When the 2018 Farm Bill was signed into law last year, the hemp industry rejoiced. No longer tied to its THC-heavy cousin, the non-psychoactive industrial plant is now legal to grow across the country. But with so many CBD products now ubiquitous, police are running into problems distinguishing between legal hemp and illegal weed. That’s where the Swiss come in.
According to a new report from NBC Washington, a number of stateside police departments are experimenting with a new drug testing kit produced and developed by Swiss scientist. The tech could soon be used to make on-the-spot determinations regarding if a sample is hemp with high CBD, or cannabis with plenty of THC.
The tests — which look and perform similar to the current THC testing kits used by American police — were designed and implemented after Switzerland legalized cannabis with 1% THC or less in 2011. If the test comes in contact with a substance high in THC, the chemical solution will turn blue, and if the substance is high in CBD, the solution will turn purplish-pink. Current cannabis tests used by US police only turn colors when THC is present.
"With the way laws are changing in each state, this could blow up probably overnight," John Waldheim, the sole US distributor of the Swiss testing kits, told NBC.

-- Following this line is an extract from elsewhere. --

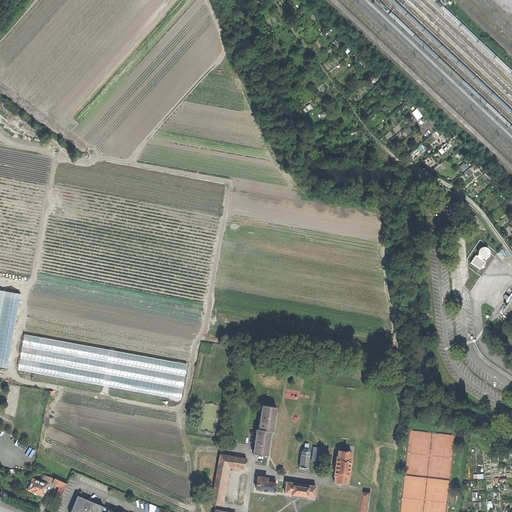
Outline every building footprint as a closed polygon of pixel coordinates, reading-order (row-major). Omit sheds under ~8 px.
[(0,276),(23,273),(22,266),(34,264),(37,268),(44,261),(23,264),(20,239),(0,255),(0,276)] [(511,293),(499,312),(511,320),(511,293)] [(140,326),(140,322),(77,325),(78,334),(79,334),(79,342),(130,339),(130,347),(133,347),(133,339),(145,338),(144,326),(140,326)] [(253,450),(253,454),(267,456),(270,431),(272,432),(276,407),(262,406),(259,430),(256,430),(254,445),(253,450)] [(308,446),(305,445),(304,449),(302,452),(301,455),(299,467),(307,469),(309,456),(309,452),(309,451),(308,450),(308,446)] [(349,447),(342,446),(342,452),(339,451),(338,457),(337,457),(333,483),(348,485),(352,459),(351,459),(352,453),(348,452),(349,447)] [(321,449),(313,448),(312,462),(319,463),(321,449)] [(218,504),(220,503),(225,475),(224,475),(226,466),(245,469),(247,459),(220,455),(218,463),(215,462),(213,473),(216,474),(211,503),(218,504)] [(37,493),(42,495),(47,484),(30,477),(25,489),(27,490),(29,490),(32,491),(32,492),(34,493),(37,494),(37,493)] [(256,489),(274,492),(275,483),(266,482),(267,478),(258,477),(256,489)] [(56,494),(62,496),(67,483),(55,478),(52,483),(60,486),(56,494)] [(307,496),(314,497),(316,486),(309,486),(309,485),(293,482),(293,483),(286,482),(285,493),(291,494),(292,495),(292,497),(299,498),(307,499),(307,496)] [(366,511),(369,494),(364,493),(360,511),(366,511)] [(101,511),(104,506),(78,495),(70,511),(101,511)]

Since the Farm Bill was passed last year, a number of police departments across Texas and Florida have changed their cannabis arrest policies to address the hemp-blindness of their current testing kits. Without the ability to tell the difference between hemp and weed, police in Miami have gone as far as to stop using the smell of cannabis as probable cause for property searches. Accordingly, Waldheim says that police departments across Florida alone have placed more than 25,000 orders for the Swiss cannabis testing kits.
When it comes to cannabis drug testing in the wake of legalization, most efforts have focused on roadside tests to determine whether a cannabis user is actually intoxicated when they are confronted by police. Because cannabinoids remain in the system for up to a month after last use, determining whether a driver is high at the time of a stop is nearly impossible without more advanced breathalyzer tests. Because the Swiss tests are only able to determine the presence of THC in a substance and not a person, the new kits will not be useful for roadside purposes in cannabis legal states.
For CBD-lovers and industry insiders who like to carry legal hemp, though, the new testing kits could be a lifesaver when proving to police officers that a CBD vape, oil, or bud is legit, and not just a claim to elude arrest. But while a number of US police agencies are already ordering the tests to research their efficacy, no stateside department has authorized the field use of the Swiss tests quite yet.